## 課題の目的
下にある緊張型頭痛についての本文のうち、「頻発反復性緊張型頭痛、慢性緊張型頭痛は両」から「痛を伴うことも多くあります。」までを、両端の語句も含めて一字も変えずに返す。

## 抜粋した本文
+++

緊張型頭痛とは

緊張型頭痛では稀発反復性緊張型頭痛、頻発反復性緊張型頭痛、慢性緊張型頭痛に分けられます。稀発反復性頭痛は症状が軽度で発作頻度も低いため、この頭痛を除いた他のものが治療対象となる場合がほとんどです。

緊張型頭痛の症状

頻発反復性緊張型頭痛、慢性緊張型頭痛は両者ともに両側性で後頭部を中心に圧迫感や締め付け感を伴い次第に眼窩後部や側頭部へ放散することもあり、頭痛の強度としては軽度〜中等度であり片頭痛とは異なり随伴症状がなく、日常動作(歩行、階段昇降など)では頭痛は増悪しないこと、音過敏か光過敏のどちらかがみられるという特徴があります。その他に頭部や頚部、肩の各筋肉に圧痛を伴うことも多くあります。

緊張型頭痛の特徴、病態

頻発性緊張型頭痛は末梢性疼痛を主とし3ヶ月以上、平均1ヶ月に14日以内の頭痛発作が発生し数十分〜数時間持続することに対して、慢性緊張型頭痛は中枢性疼痛を主とし3ヶ月以上、平均1ヶ月に15日以上の頭痛発作が発生し数時間〜数日感持続し、中には絶え間なく頭痛を感じることがあり頻発性緊張型頭痛から発展した頭痛です。また、非頭痛者と比べ血液中のインターロイキン-1βが有意に上昇したという報告もあり神経血管性炎症が関わっているのではとも言われています。

+++

## 提供された一覧
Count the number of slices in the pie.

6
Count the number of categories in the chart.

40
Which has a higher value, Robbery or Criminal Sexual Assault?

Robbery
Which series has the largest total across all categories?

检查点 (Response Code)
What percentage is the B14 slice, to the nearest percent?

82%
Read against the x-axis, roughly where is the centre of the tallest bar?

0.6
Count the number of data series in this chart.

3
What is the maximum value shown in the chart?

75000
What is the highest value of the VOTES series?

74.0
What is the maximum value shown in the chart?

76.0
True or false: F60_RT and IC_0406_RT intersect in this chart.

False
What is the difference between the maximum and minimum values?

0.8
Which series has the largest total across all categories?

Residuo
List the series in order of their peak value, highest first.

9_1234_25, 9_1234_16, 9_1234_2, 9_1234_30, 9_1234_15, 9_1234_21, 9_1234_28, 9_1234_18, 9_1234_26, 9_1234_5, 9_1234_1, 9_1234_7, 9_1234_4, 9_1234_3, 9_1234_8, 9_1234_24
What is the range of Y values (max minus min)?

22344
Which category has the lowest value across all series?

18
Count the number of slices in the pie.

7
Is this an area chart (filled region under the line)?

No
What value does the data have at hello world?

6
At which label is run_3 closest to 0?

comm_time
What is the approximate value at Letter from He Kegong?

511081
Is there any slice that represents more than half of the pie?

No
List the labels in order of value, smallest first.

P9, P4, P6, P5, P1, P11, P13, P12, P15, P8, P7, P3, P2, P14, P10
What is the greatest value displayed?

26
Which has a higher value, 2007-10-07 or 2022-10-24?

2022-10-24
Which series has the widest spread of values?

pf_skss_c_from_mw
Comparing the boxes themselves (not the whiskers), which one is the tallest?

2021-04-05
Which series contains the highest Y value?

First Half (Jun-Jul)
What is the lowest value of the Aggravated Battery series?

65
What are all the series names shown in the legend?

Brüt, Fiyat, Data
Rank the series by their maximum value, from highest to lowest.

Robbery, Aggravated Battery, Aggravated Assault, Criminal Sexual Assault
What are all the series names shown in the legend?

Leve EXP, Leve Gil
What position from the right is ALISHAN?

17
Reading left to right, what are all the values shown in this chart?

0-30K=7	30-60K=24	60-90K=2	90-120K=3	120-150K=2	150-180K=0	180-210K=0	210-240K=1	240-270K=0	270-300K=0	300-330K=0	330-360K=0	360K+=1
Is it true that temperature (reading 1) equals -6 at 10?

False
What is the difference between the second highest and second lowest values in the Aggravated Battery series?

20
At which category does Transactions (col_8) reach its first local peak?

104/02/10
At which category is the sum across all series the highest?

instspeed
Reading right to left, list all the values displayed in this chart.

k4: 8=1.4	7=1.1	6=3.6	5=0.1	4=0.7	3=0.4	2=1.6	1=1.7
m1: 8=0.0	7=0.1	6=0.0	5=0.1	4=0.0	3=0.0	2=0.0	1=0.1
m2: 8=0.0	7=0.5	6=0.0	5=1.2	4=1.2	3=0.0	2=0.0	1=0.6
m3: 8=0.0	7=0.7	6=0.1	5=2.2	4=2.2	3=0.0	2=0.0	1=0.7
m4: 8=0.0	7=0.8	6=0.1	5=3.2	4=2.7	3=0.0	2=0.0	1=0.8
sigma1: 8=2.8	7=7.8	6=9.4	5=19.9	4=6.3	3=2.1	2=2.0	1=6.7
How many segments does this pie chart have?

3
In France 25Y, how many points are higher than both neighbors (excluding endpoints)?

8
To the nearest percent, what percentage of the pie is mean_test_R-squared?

+++

## 課題の結果
頻発反復性緊張型頭痛、慢性緊張型頭痛は両者ともに両側性で後頭部を中心に圧迫感や締め付け感を伴い次第に眼窩後部や側頭部へ放散することもあり、頭痛の強度としては軽度〜中等度であり片頭痛とは異なり随伴症状がなく、日常動作(歩行、階段昇降など)では頭痛は増悪しないこと、音過敏か光過敏のどちらかがみられるという特徴があります。その他に頭部や頚部、肩の各筋肉に圧痛を伴うことも多くあります。